**Directions**: Each line from the first down to the one containing "25%-75% of glandular" should be returned exactly as it appears below.

(Extracted data entries)
------------------------------------------------------------

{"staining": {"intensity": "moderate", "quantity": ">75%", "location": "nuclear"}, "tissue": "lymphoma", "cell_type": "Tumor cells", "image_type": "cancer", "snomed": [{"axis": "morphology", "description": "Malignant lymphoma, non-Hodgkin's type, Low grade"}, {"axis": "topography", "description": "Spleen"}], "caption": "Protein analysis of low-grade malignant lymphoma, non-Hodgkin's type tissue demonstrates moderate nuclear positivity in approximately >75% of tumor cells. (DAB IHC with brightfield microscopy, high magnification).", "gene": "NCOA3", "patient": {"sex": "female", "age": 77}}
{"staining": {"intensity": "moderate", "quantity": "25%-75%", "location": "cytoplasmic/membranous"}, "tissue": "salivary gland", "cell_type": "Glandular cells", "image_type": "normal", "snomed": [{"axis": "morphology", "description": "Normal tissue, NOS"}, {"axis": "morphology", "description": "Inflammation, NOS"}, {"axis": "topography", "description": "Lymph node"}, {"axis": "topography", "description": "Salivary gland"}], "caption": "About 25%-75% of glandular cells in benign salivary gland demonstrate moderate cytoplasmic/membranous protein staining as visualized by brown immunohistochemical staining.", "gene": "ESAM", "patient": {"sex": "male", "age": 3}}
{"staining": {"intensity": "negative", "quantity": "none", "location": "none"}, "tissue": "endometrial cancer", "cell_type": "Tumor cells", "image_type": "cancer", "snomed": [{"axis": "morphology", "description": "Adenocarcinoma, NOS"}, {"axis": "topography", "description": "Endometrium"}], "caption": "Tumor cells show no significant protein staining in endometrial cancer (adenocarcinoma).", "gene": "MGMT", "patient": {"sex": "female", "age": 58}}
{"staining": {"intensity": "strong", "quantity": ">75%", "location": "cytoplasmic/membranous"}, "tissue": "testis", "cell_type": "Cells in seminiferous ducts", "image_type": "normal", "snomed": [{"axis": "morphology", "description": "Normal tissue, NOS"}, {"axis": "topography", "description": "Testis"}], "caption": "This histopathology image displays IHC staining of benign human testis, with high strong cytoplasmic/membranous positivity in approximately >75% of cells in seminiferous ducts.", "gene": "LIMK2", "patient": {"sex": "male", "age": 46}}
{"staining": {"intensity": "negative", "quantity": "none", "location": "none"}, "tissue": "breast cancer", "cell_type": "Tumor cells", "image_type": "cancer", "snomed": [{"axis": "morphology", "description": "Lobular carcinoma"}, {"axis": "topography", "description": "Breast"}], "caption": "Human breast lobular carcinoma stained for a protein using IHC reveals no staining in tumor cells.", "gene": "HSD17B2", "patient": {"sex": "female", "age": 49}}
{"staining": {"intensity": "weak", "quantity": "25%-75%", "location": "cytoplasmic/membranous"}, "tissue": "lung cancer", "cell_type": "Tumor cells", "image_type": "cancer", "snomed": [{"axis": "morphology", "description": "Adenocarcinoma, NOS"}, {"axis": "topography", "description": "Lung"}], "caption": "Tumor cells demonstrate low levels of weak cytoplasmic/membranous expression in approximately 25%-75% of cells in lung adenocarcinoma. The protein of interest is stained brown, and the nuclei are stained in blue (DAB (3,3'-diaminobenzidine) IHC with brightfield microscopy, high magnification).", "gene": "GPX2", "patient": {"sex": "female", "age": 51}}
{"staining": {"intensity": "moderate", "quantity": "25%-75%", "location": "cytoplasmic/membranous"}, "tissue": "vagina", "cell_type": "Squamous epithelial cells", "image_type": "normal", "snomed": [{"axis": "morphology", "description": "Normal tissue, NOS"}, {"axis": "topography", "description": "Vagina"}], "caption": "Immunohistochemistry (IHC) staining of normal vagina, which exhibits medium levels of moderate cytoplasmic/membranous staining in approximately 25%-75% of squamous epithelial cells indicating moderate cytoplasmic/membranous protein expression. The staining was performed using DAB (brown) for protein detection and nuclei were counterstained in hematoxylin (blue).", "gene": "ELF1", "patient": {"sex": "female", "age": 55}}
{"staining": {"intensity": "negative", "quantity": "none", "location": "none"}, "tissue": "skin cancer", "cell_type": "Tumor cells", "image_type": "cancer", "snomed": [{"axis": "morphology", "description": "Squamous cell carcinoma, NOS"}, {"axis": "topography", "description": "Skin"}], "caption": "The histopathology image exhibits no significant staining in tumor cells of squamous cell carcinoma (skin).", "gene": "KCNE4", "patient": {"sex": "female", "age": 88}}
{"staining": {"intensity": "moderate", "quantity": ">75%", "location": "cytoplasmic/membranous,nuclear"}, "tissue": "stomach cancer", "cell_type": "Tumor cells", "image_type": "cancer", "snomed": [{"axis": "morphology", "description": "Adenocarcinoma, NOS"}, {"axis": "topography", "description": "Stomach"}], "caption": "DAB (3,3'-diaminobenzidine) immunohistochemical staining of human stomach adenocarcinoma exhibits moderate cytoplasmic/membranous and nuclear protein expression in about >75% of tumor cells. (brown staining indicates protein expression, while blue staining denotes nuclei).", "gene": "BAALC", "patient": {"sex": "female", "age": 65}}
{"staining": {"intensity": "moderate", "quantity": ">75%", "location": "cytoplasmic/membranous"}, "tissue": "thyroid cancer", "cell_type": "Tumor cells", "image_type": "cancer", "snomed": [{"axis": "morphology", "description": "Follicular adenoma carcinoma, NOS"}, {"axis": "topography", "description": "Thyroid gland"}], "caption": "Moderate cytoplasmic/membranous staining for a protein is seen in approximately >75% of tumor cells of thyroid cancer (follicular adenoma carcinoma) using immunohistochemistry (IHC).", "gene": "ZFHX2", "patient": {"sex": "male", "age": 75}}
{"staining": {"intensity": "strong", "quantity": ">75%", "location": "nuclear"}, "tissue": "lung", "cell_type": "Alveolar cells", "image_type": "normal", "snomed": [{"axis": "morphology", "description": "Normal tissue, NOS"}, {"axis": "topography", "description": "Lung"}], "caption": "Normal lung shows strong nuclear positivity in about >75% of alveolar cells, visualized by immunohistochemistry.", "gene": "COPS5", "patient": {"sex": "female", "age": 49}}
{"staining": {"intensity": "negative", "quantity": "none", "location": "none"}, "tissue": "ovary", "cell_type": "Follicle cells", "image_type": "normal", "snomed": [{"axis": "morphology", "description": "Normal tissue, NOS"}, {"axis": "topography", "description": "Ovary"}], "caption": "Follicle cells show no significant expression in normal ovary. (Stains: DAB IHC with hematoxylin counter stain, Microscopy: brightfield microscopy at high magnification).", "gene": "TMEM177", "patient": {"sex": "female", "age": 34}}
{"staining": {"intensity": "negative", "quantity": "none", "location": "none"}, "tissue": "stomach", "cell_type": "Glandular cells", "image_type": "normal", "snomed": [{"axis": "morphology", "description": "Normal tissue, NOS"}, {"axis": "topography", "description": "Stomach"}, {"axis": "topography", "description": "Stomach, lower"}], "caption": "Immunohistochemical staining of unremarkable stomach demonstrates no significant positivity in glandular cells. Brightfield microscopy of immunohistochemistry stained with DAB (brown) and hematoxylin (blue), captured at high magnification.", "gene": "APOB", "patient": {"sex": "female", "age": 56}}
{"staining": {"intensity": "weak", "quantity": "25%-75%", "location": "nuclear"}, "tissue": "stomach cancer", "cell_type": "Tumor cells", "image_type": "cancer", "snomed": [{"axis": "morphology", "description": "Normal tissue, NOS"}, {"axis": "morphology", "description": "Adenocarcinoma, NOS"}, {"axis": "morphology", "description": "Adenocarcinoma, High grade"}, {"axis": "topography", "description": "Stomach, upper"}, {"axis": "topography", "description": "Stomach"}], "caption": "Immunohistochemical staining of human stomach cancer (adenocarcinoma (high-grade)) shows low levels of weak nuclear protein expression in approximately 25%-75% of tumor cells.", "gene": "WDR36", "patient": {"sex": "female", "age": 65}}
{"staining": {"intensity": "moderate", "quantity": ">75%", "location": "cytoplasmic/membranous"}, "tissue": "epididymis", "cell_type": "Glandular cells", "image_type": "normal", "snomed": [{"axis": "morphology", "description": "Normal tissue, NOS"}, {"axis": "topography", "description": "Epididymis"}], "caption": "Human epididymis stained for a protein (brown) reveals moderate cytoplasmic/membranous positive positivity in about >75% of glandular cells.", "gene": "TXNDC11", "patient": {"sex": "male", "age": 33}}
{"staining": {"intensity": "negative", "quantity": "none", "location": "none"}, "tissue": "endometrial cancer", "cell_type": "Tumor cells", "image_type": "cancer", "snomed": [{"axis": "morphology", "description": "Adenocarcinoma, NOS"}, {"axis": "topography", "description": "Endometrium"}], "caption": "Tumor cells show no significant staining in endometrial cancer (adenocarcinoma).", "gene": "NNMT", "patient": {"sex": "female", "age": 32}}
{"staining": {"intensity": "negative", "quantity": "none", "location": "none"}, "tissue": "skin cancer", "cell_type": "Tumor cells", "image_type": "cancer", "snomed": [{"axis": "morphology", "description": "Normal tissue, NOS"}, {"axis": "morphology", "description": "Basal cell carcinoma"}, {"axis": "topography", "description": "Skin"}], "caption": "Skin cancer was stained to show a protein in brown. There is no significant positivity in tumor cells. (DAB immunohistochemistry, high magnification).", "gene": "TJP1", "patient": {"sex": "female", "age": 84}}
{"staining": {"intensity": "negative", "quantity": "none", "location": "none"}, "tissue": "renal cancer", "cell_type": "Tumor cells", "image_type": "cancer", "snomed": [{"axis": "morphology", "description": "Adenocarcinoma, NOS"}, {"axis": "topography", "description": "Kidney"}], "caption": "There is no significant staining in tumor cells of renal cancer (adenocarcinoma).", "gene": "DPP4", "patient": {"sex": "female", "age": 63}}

------------------------------------------------------------

**Response to the task**:
{"staining": {"intensity": "moderate", "quantity": ">75%", "location": "nuclear"}, "tissue": "lymphoma", "cell_type": "Tumor cells", "image_type": "cancer", "snomed": [{"axis": "morphology", "description": "Malignant lymphoma, non-Hodgkin's type, Low grade"}, {"axis": "topography", "description": "Spleen"}], "caption": "Protein analysis of low-grade malignant lymphoma, non-Hodgkin's type tissue demonstrates moderate nuclear positivity in approximately >75% of tumor cells. (DAB IHC with brightfield microscopy, high magnification).", "gene": "NCOA3", "patient": {"sex": "female", "age": 77}}
{"staining": {"intensity": "moderate", "quantity": "25%-75%", "location": "cytoplasmic/membranous"}, "tissue": "salivary gland", "cell_type": "Glandular cells", "image_type": "normal", "snomed": [{"axis": "morphology", "description": "Normal tissue, NOS"}, {"axis": "morphology", "description": "Inflammation, NOS"}, {"axis": "topography", "description": "Lymph node"}, {"axis": "topography", "description": "Salivary gland"}], "caption": "About 25%-75% of glandular cells in benign salivary gland demonstrate moderate cytoplasmic/membranous protein staining as visualized by brown immunohistochemical staining.", "gene": "ESAM", "patient": {"sex": "male", "age": 3}}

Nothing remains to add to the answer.